The Image Archive on the American Eugenics Movement is a project done by the Cold Spring Harbor Laboratory and the Dolan DNA Learning Center funded by a grant from the Ethical, Legal, and Social Implications Research Program from the National Human Genome Project. The Image Archive is a repository that exhibits material from eleven different libraries and archives. I was unable to find any kind of collection policy other than the implied emphasis on eugenics as subject material. From my own observations, the resulting collection is heavy on pictures and short articles. The intent is to exhibit and educate rather than produce documents with lots of text for scholars that might be studying this subject for a thesis, so the collection is built with that in mind.
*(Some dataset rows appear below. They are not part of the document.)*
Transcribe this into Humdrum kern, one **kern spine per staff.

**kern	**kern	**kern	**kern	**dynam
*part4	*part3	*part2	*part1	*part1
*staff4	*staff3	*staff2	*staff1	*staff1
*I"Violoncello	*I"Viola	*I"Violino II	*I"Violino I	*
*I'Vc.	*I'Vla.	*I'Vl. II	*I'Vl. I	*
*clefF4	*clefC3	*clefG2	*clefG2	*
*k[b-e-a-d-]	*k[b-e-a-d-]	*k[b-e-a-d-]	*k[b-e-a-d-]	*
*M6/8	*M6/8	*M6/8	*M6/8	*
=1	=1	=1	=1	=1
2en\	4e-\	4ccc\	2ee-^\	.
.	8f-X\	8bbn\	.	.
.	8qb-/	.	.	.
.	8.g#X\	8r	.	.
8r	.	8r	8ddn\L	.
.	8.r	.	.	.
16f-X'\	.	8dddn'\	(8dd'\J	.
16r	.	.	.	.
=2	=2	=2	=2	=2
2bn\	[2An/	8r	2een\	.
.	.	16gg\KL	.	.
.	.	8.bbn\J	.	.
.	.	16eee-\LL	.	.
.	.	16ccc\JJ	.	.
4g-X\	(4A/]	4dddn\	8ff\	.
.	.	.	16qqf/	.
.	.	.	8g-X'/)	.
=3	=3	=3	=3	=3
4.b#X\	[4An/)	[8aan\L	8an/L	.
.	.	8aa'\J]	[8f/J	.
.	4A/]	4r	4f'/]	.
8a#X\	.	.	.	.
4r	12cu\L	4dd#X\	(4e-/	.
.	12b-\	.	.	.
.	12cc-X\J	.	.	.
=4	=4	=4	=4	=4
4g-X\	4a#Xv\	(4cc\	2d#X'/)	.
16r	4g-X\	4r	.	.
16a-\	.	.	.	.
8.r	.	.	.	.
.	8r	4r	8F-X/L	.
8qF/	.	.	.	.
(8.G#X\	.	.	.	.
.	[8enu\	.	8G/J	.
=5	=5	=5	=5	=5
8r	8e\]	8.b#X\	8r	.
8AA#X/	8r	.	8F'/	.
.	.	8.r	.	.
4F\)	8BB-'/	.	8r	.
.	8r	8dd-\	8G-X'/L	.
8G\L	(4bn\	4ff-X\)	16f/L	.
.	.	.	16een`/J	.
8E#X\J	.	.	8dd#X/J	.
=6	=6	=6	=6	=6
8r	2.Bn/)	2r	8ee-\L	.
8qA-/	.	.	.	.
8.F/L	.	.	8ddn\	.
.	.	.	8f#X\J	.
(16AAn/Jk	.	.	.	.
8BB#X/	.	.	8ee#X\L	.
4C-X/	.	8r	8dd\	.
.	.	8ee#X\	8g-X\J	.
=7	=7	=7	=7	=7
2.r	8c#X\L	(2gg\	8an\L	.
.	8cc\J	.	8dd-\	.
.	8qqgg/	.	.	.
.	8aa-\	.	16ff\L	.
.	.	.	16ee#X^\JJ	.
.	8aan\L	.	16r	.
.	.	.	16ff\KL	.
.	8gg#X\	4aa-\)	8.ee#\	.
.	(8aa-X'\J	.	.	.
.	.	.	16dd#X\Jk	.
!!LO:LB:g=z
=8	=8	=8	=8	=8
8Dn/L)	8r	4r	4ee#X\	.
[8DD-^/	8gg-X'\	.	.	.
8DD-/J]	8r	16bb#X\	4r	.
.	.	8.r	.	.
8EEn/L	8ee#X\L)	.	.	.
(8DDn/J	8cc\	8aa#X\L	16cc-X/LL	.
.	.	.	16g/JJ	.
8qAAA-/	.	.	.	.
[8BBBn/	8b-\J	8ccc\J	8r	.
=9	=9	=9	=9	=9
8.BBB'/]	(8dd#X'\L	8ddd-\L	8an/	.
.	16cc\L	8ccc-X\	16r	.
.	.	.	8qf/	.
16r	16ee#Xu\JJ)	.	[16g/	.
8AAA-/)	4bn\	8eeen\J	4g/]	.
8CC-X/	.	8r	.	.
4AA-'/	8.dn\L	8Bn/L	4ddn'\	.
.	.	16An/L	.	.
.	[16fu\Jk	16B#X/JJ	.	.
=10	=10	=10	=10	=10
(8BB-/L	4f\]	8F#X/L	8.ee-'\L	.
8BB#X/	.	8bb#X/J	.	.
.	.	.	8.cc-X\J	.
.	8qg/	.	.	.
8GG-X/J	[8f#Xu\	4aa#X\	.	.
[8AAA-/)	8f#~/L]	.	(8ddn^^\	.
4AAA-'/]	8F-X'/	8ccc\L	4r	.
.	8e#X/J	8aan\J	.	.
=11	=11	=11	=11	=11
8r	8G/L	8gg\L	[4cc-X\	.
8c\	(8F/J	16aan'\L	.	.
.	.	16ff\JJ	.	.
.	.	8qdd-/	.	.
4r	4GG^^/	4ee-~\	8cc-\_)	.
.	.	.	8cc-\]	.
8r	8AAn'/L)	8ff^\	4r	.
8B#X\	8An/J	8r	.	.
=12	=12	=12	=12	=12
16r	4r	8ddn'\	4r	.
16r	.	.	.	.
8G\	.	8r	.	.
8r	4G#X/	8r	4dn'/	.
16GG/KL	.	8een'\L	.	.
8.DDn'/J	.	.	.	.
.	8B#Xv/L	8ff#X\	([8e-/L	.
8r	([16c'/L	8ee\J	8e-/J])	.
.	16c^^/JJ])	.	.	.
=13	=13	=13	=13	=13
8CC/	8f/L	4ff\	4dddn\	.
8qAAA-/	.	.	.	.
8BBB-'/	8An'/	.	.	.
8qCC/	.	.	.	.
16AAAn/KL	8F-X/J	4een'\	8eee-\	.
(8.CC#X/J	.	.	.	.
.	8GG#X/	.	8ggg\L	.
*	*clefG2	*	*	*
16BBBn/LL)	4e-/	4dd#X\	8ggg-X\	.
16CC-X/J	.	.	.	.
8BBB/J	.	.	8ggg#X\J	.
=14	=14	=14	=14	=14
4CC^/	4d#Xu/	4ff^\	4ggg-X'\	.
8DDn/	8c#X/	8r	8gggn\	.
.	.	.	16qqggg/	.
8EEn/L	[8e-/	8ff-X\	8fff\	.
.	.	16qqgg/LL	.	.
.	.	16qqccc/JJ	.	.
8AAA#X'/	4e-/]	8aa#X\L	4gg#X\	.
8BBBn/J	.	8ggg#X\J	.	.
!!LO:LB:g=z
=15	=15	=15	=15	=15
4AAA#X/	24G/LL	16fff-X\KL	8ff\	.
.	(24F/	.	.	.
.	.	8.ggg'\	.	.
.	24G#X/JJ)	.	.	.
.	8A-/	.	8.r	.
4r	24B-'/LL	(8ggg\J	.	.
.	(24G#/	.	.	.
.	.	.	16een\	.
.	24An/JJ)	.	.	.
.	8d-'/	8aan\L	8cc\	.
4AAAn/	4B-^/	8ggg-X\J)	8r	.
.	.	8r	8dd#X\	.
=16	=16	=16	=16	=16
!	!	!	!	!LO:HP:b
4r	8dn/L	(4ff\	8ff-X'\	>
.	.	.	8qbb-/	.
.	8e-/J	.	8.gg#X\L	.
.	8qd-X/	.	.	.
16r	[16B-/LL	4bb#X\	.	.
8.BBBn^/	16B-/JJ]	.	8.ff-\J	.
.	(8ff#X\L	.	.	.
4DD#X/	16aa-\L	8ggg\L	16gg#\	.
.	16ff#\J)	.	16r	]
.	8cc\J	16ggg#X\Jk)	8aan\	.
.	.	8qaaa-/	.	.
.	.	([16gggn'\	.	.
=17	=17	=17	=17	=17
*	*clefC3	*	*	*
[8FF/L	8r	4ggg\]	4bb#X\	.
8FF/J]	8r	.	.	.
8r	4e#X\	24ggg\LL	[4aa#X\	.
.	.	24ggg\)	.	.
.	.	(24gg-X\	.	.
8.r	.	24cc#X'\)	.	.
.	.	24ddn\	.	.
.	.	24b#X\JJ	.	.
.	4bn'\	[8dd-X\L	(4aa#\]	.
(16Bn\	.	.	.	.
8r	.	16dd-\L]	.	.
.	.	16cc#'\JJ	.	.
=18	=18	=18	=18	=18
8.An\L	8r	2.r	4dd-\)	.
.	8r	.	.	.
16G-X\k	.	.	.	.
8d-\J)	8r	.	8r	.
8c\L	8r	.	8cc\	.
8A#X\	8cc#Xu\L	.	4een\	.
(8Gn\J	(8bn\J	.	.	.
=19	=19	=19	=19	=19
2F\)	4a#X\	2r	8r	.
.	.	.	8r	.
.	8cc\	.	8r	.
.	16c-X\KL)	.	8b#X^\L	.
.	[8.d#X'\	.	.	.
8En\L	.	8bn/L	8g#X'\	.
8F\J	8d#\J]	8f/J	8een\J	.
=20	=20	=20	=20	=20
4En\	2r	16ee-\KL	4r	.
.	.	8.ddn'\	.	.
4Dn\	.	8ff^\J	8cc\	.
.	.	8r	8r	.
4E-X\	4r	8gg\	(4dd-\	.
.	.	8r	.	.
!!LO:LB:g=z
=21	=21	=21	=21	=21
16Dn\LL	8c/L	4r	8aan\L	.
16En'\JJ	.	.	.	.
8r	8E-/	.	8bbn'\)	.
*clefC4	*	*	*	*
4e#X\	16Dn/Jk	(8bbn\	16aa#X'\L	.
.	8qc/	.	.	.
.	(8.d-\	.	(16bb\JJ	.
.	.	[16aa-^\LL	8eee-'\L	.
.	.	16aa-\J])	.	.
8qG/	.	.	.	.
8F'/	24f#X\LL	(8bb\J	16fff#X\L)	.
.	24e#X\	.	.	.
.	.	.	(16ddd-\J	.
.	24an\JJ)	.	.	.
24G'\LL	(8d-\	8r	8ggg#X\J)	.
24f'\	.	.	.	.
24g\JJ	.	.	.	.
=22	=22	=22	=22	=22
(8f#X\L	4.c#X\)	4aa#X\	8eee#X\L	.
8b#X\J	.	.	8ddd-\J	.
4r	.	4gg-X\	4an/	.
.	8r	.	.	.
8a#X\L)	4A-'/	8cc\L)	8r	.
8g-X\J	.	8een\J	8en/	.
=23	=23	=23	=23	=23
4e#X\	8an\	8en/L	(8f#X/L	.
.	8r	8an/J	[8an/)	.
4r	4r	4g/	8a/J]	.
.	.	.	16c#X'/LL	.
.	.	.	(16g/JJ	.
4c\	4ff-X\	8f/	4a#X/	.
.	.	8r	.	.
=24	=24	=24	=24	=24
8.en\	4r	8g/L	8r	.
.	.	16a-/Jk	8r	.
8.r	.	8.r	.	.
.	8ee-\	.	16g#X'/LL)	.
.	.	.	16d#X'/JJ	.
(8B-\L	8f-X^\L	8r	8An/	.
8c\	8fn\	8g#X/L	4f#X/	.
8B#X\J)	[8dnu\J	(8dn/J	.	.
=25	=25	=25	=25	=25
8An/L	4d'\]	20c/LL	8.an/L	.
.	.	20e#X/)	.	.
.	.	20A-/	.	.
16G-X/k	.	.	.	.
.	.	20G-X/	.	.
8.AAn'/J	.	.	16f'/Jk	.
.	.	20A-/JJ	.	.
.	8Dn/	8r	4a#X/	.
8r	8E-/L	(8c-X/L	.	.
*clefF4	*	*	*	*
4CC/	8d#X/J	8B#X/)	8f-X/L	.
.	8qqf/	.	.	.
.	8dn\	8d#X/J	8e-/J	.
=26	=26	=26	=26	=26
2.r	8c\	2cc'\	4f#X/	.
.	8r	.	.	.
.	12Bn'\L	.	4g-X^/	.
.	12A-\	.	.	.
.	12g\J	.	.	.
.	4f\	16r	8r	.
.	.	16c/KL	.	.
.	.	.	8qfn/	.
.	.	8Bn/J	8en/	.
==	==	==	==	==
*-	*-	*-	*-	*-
As for metadata on the collection; it's about average. The user is able to access the collection through various search techniques: browsing by object type, topics, time period, and archive. Or you can search by using a keyword or ID #. When accessed, the metadata produced is standard: image number, the date of creation, and the source (or archive the material came from), with a "related search" feature and an explanation of the image from the curator/project leader. The user can zoom into the image closely and at the very bottom, out of the perimeter of the image is a single copyright statement.
This collection is pretty fascinating, to say the least. It is certainly not the best digital collection, but it presents history and information in an arresting way by using the archival materials. The majority of the collection is paper-based with newspaper/scientific articles, photographs, posters, and charts and graphs. The Web site is also constructed in an appealing and professional way with animation and graphics that pleases eye and encourages browsing of the collection.